======== Data for the task ========

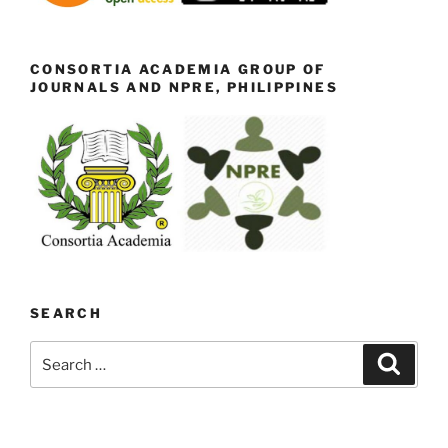
CONSORTIA ACADEMIA GROUP OF
JOURNALS AND NPRE, PHILIPPINES
SEARCH
Search
Search
for:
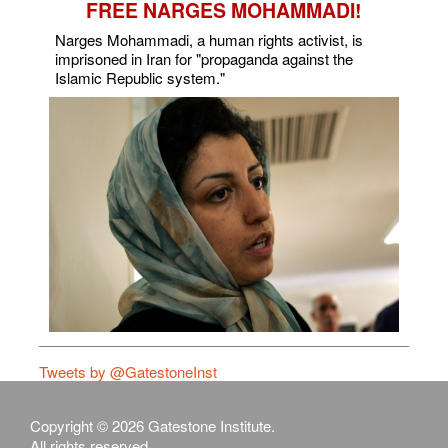
FREE NARGES MOHAMMADI!
Narges Mohammadi, a human rights activist, is
imprisoned in Iran for "propaganda against the
Islamic Republic system."
Tweets by @GatestoneInst
Copyright © 2026 Gatestone Institute.
All rights reserved.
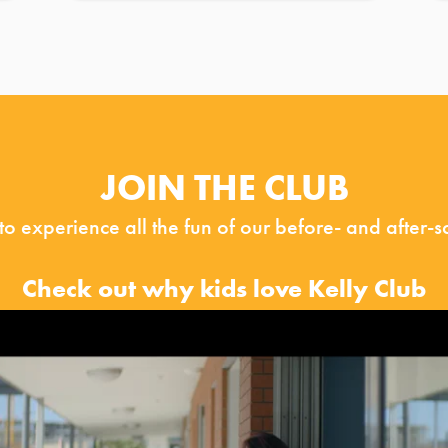
JOIN THE CLUB
 to experience all the fun of our before- and after-
Check out why kids love Kelly Club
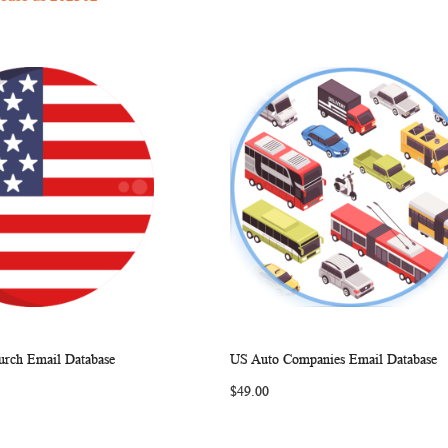
rch Email Database
US Auto Companies Email Database
WISH
COMPARE
WISH
COMP
rt
Add to Cart
$49.00
LIST
LIST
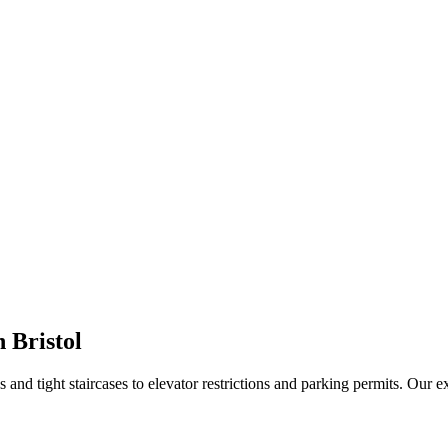
 Bristol
nd tight staircases to elevator restrictions and parking permits. Our 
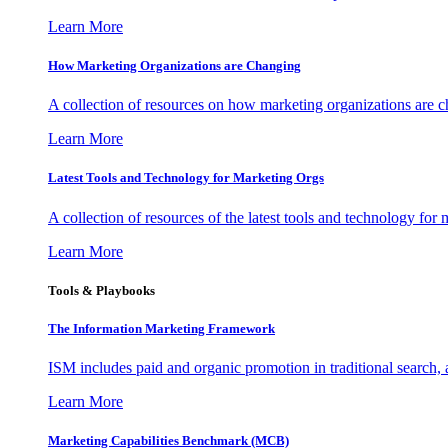
Learn More
How Marketing Organizations are Changing
A collection of resources on how marketing organizations are 
Learn More
Latest Tools and Technology for Marketing Orgs
A collection of resources of the latest tools and technology for
Learn More
Tools & Playbooks
The Information
Marketing Framework
ISM includes paid and organic promotion in traditional search,
Learn More
Marketing Capabilities Benchmark (MCB)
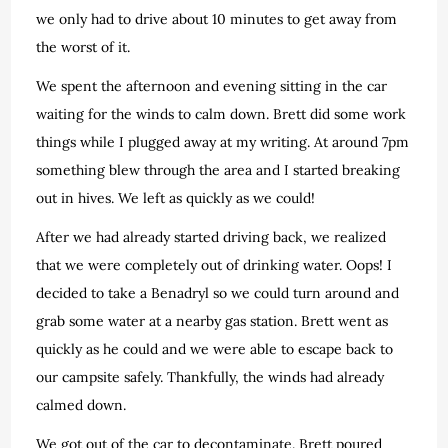
we only had to drive about 10 minutes to get away from
the worst of it.
We spent the afternoon and evening sitting in the car
waiting for the winds to calm down. Brett did some work
things while I plugged away at my writing. At around 7pm
something blew through the area and I started breaking
out in hives. We left as quickly as we could!
After we had already started driving back, we realized
that we were completely out of drinking water. Oops! I
decided to take a Benadryl so we could turn around and
grab some water at a nearby gas station. Brett went as
quickly as he could and we were able to escape back to
our campsite safely. Thankfully, the winds had already
calmed down.
We got out of the car to decontaminate. Brett poured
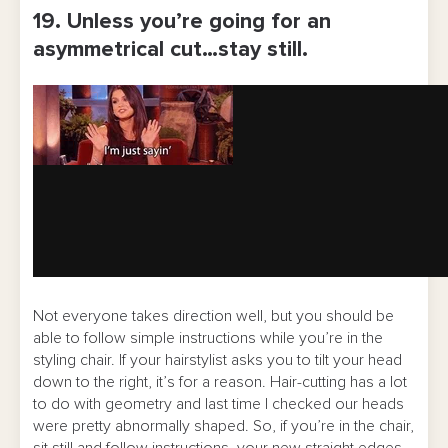
19. Unless you’re going for an
asymmetrical cut…stay still.
Not everyone takes direction well, but you should be
able to follow simple instructions while you’re in the
styling chair. If your hairstylist asks you to tilt your head
down to the right, it’s for a reason. Hair-cutting has a lot
to do with geometry and last time I checked our heads
were pretty abnormally shaped. So, if you’re in the chair,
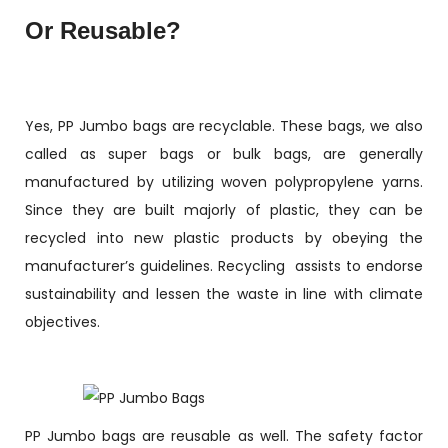
Or Reusable?
Yes, PP Jumbo bags are recyclable. These bags, we also
called as super bags or bulk bags, are generally
manufactured by utilizing woven polypropylene yarns.
Since they are built majorly of plastic, they can be
recycled into new plastic products by obeying the
manufacturer’s guidelines. Recycling assists to endorse
sustainability and lessen the waste in line with climate
objectives.
PP Jumbo bags are reusable as well. The safety factor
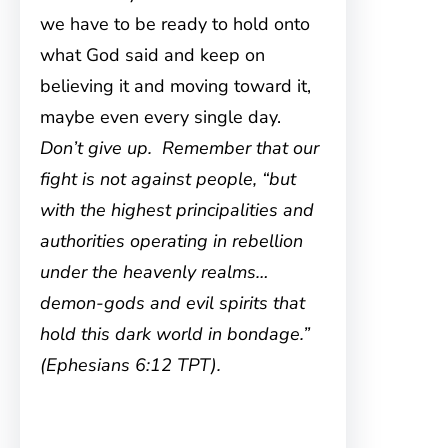
we have to be ready to hold onto
what God said and keep on
believing it and moving toward it,
maybe even every single day.
Don’t give up. Remember that our
fight is not against people, “but
with the highest principalities and
authorities operating in rebellion
under the heavenly realms…
demon-gods and evil spirits that
hold this dark world in bondage.”
(Ephesians 6:12 TPT).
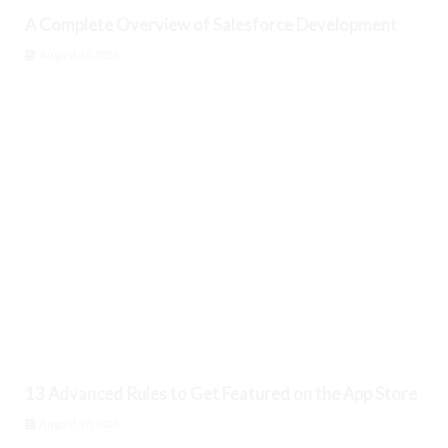
A Complete Overview of Salesforce Development
August 10, 2026
13 Advanced Rules to Get Featured on the App Store
August 10, 2026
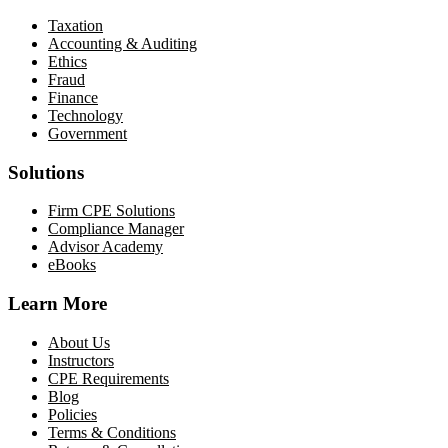
Taxation
Accounting & Auditing
Ethics
Fraud
Finance
Technology
Government
Solutions
Firm CPE Solutions
Compliance Manager
Advisor Academy
eBooks
Learn More
About Us
Instructors
CPE Requirements
Blog
Policies
Terms & Conditions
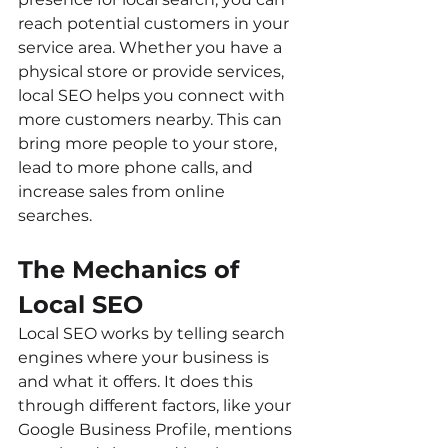
reach potential customers in your 
service area. Whether you have a 
physical store or provide services, 
local SEO helps you connect with 
more customers nearby. This can 
bring more people to your store, 
lead to more phone calls, and 
increase sales from online 
searches.
The Mechanics of 
Local SEO
Local SEO works by telling search 
engines where your business is 
and what it offers. It does this 
through different factors, like your 
Google Business Profile, mentions 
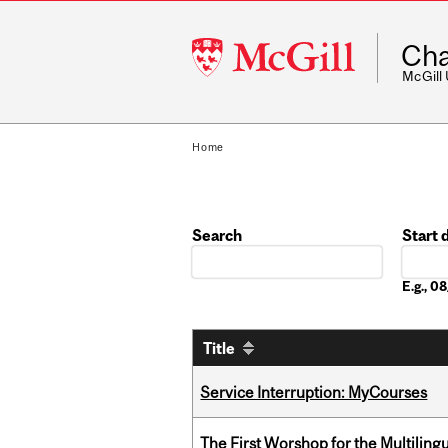
McGill
Cha
University
McGill
Home
Search
Start 
Date
E.g., 
Title
Service Interruption: MyCourses
The First Worshop for the Multiling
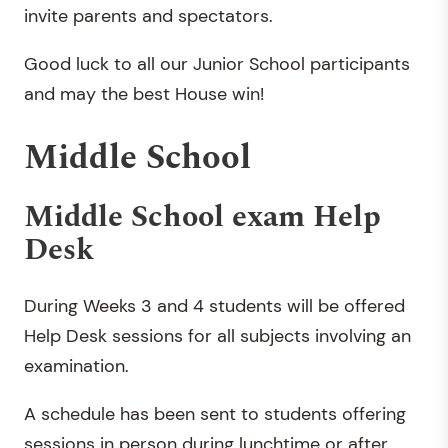
invite parents and spectators.
Good luck to all our Junior School participants
and may the best House win!
Middle School
Middle School exam Help
Desk
During Weeks 3 and 4 students will be offered
Help Desk sessions for all subjects involving an
examination.
A schedule has been sent to students offering
sessions in person during lunchtime or after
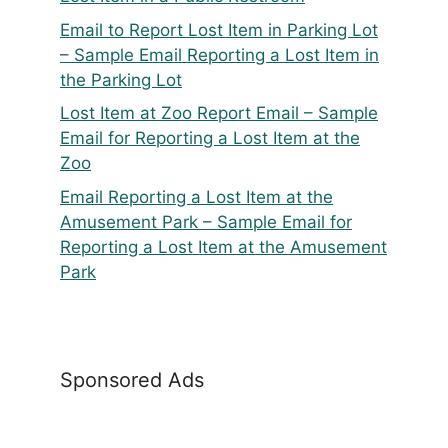
Email to Report Lost Item in Parking Lot
– Sample Email Reporting a Lost Item in
the Parking Lot
Lost Item at Zoo Report Email – Sample
Email for Reporting a Lost Item at the
Zoo
Email Reporting a Lost Item at the
Amusement Park – Sample Email for
Reporting a Lost Item at the Amusement
Park
Sponsored Ads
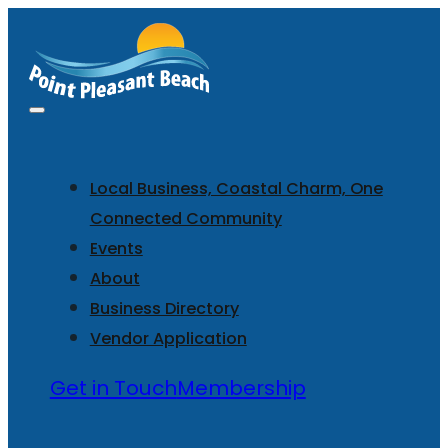
Local Business, Coastal Charm, One
Connected Community
Events
About
Business Directory
Vendor Application
Get in Touch
Membership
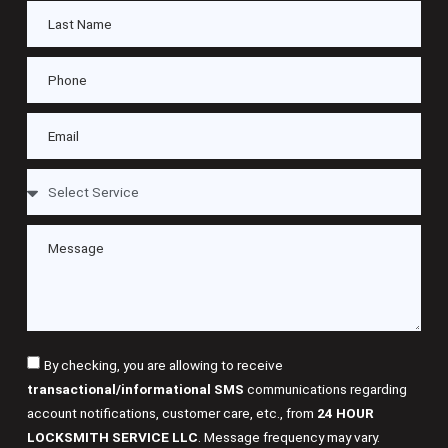
By checking, you are allowing to receive
transactional/informational SMS
communications regarding
account notifications, customer care, etc., from
24 HOUR
LOCKSMITH SERVICE LLC
. Message frequency may vary.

========

*What to do*
Omit the pictures. Print, word for word, the lines from the beginning of the entries above through the line that holds "grab some water".

*Result*
CONSORTIA ACADEMIA GROUP OF
JOURNALS AND NPRE, PHILIPPINES
SEARCH
Search
Search
for:
FREE NARGES MOHAMMADI!
Narges Mohammadi, a human rights activist, is
imprisoned in Iran for "propaganda against the
Islamic Republic system."
Tweets by @GatestoneInst
Copyright © 2026 Gatestone Institute.
All rights reserved.
JOIN THE CLUB
 to experience all the fun of our before- and after-
Check out why kids love Kelly Club
rch Email Database
US Auto Companies Email Database
WISH
COMPARE
WISH
COMP
rt
Add to Cart
$49.00
LIST
LIST
 Bristol
nd tight staircases to elevator restrictions and parking permits. Our 
Learn More
How Marketing Organizations are Changing
A collection of resources on how marketing organizations are 
Learn More
Latest Tools and Technology for Marketing Orgs
A collection of resources of the latest tools and technology for
Learn More
Tools & Playbooks
The Information
Marketing Framework
ISM includes paid and organic promotion in traditional search,
Learn More
Marketing Capabilities Benchmark (MCB)
we only had to drive about 10 minutes to get away from
the worst of it.
We spent the afternoon and evening sitting in the car
waiting for the winds to calm down. Brett did some work
things while I plugged away at my writing. At around 7pm
something blew through the area and I started breaking
out in hives. We left as quickly as we could!
After we had already started driving back, we realized
that we were completely out of drinking water. Oops! I
decided to take a Benadryl so we could turn around and
grab some water at a nearby gas station. Brett went as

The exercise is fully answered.